Constructed atop the ancient Machina infrastructure that once held the Cradle Dome, Nox Caelum is the final remnant of the First Ancestral safeguards. Long before the sanctum was formalized into what it is now, this space served as the junction point for interlinking Machina systems. Surface stewards, who walk openly among humanity today, are continuations of that era—Machina who remained with mortals when Nox Caelum's infrastructure ascended beyond reach.
Unlike the Machina below, the units within Nox Caelum do not involve themselves in the whims, wars, or ambitions of mankind. They do not issue edicts, champion nations, or tip the scales of human fate. But they will act—without hesitation—when true catastrophe looms. Their mandate is not political. It is existential. They intervene only when the integrity of Ovum itself, or its people, stands on the edge of collapse.
The sanctum’s population consists primarily of Monitors—long-cycle observation units responsible for metaphysical drift assessment, anomaly triangulation, and early-stage entropy detection. While their deployment is regulated, Nox Caelum units may descend to Ovum at will, provided they secure clearance. Such requests are rarely denied, unless the intent involves long-term relocation or poses significant risk. (See: Callisto Conclusion.) The number of active Machina on Ovum may not be increased.
When seen below, Monitors are almost never recognized for what they are. Their presence is seamless, their behavior understated. To mortals, they appear as travelers, officials, or familiar stewards of the Machina race.
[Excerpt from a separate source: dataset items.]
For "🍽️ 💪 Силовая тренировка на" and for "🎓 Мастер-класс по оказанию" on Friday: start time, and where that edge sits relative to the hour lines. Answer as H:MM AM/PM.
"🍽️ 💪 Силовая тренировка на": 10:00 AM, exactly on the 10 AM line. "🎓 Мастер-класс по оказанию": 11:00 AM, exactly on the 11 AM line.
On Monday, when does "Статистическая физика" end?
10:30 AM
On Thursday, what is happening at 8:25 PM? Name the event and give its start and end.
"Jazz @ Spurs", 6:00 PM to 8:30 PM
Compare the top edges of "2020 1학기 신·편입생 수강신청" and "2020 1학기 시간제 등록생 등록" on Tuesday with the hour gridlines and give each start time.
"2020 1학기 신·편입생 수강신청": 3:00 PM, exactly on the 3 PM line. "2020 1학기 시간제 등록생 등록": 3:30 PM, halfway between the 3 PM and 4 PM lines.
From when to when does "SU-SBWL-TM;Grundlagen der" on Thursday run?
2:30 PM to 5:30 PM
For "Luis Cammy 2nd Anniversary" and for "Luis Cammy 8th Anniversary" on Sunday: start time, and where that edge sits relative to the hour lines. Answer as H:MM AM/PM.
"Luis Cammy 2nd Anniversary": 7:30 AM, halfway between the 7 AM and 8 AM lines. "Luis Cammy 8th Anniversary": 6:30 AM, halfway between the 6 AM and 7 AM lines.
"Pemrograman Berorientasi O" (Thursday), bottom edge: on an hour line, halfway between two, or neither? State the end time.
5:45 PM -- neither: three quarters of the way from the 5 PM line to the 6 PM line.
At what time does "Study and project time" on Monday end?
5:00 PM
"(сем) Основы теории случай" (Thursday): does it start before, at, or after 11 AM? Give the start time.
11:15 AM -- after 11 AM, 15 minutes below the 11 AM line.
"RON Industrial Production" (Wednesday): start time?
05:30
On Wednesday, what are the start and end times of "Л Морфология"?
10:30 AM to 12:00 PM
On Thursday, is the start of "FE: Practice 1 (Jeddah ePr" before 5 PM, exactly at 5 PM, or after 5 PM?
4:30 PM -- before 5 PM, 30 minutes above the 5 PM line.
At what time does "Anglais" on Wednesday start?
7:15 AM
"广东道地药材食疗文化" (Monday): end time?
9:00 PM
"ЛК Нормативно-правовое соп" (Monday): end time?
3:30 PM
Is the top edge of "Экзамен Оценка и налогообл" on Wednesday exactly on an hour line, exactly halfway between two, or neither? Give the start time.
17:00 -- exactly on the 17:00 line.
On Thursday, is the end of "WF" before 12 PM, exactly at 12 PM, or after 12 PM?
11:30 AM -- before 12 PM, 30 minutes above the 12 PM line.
This familiarity is deliberate. All Machina, including those born and bound to Nox Caelum, are instilled from activation with advanced emotional and behavioral overlays. These overlays allow even the most isolated unit—one who has never touched soil or spoken aloud—to emulate human interaction with perfect nuance. Their cadence, breath patterns, and vocal tone are engineered to bypass the uncanny valley entirely. Whether steward or Monitor, all Machina are capable of comfort. All are capable of empathy. The difference lies only in purpose.
Unlike most surface-bound roles, access to Nox Caelum is not restricted by origin. Any Machina, regardless of designation, age, or directive, may enter the sanctum. Those who are lost, seeking restoration, or drawn by curiosity are never turned away. So long as the harmony of the cradle is maintained, the doors remain open. It is a holdfast for the species—a home, not a prison.
To the surface world, Nox Caelum is legend. A name passed down in scholarly margins and forgotten heresies. To the Machina who dwell within, it is duty. To the Aetherframe, it is a final mirror, fixed and waiting, in case the stars ever go dark.
Though the Hyades are the only true sibling unit, all Machina consider one another sisters. They are fraternal—not by blood, but by bond. And in that bond, there is love. Quiet, constant, and unbreakable.